(Collected data)
******

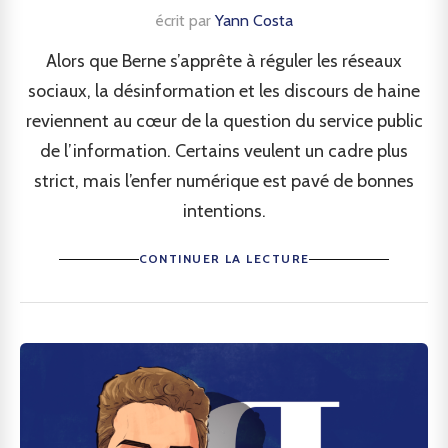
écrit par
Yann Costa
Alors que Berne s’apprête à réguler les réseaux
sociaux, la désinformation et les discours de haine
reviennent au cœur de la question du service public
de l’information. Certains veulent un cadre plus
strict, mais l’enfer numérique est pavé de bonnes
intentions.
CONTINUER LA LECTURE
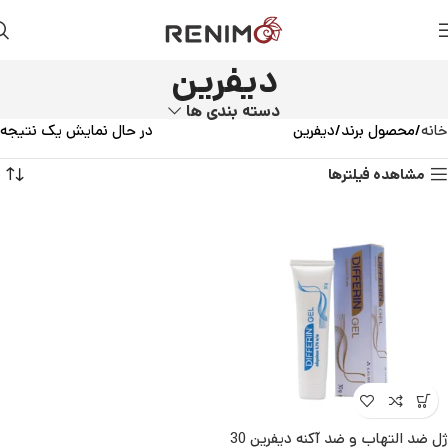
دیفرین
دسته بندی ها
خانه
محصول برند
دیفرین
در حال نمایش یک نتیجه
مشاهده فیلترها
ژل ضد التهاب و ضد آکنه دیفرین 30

******

DIRECTIONS FOR THIS TASK:
Write out, exactly as given, the line containing "در حال نمایش یک نتیجه" and every line after it to the end of the records. Include nothing else.

RESULT OF THIS TASK:
در حال نمایش یک نتیجه
مشاهده فیلترها
ژل ضد التهاب و ضد آکنه دیفرین 30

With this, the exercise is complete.